Overall, banks are estimated to hold about €308 billion in real estate loans, of which €184 billion are considered to be “toxic assets”. These bad loans are the result of the property crash which has left repossessed housing complexes standing empty with no one to buy them. In addition, there are concerns over the banks’ exposure to residential mortgages that total €656 billion. These assets are still on the books of the banks at their original value, despite the fact that house prices have dropped by about 25 percent since 2008. Last Thursday official data showed that home sales had fallen for the 13th consecutive month.


Far from alleviating the crisis, the government’s latest measures may intensify it. Spain is already in the grip of an austerity program that has seen government spending cuts of €27 billion and a leap in unemployment to 25 percent. Consequently, a number of weaker banks will have difficulty in raising the additional funds required, necessitating state intervention. As the Financial Times commented, this sets up a vicious circle: “As government debt rises, yet more austerity measures will be required, throttling economic growth and making banks even more unlikely (and unable) to lend.”


A similar process is at work as a result of the European Central Bank’s longer-term refinancing operation (LTRO), under which €1 trillion has been made available to weak European banks for three years at the ultra-low interest rate of 1 percent.


Spanish banks have used the money to buy up government debt, setting up another potential vicious circle. As the position of the banks weakens and they pile more money into bonds, they become increasingly exposed to risks on sovereign debt.


The crisis is also exacerbated by the prospect of a further fall in Spanish growth. According to the latest forecast by the European Union, Spain can expect a downturn for at least the next two years. This means that government revenues will continue to decline, resulting in new demands for austerity measures as its debt to GDP ratio rises and it fails to meet its deficit targets. Further government cuts will in turn lead to more economic contraction. The European Commission has forecast a budget deficit of 6.4 percent of GDP in 2012, missing the EU target of 5.3 percent.
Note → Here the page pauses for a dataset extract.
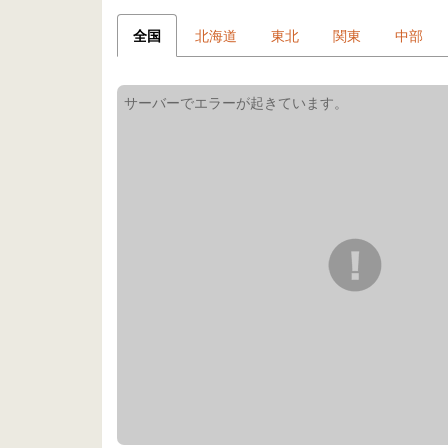
全国
北海道
東北
関東
中部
While there has been talk that the EU may allow Spain some leeway on its deficit targets, economic affairs commissioner Olli Rehn has warned that the debt situation “calls for very firm treatment to curb the excessive spending of regional governments”.


The latest turn in the Spanish debt crisis has been accompanied by fears that the unstable political situation in Greece, where talks over the formation of a new government have all but collapsed, may result in Greece leaving the euro zone.


Next month, Greece is scheduled to set out a program of €11.5 billion in cuts under the EU-imposed austerity program, amid warnings that if it fails to do so the supply of funds will be shut off. The cuts will likely involve still further reductions in wages and pensions—the very measures that the Greek people overwhelmingly rejected in the May 6 elections.


European Central Bank (ECB) officials stepped up pressure at the weekend for the implementation of the austerity program. ECB governing council member Patrick Honohan said that while a Greek withdrawal would damage confidence in the monetary union, it could be “technically” handled.


Threatening the Greek people with further economic disaster, Jens Weidman, head of the German Bundesbank, warned that “The consequences for Greece [of a withdrawal from the euro zone] would be more serious than the rest of the euro zone.”


While ECB and other officials insist the euro zone will be able to weather the storm of a Greek withdrawal, there are considerable doubts about this. The fear is that Portugal would be immediately targeted—with banks and financial institutions withdrawing their money and placing it in German banks—followed by Spain and Italy.


British business secretary Vince Cable said the UK “must hope” that measures set in place to prevent contagion prove strong enough to prevent the crisis spreading to Spain and Italy, otherwise there would be a “massive impact” on British trade. Contagion would not stop there but would set off a global crisis far exceeding that which resulted from the collapse of Lehman Brothers in September 2008.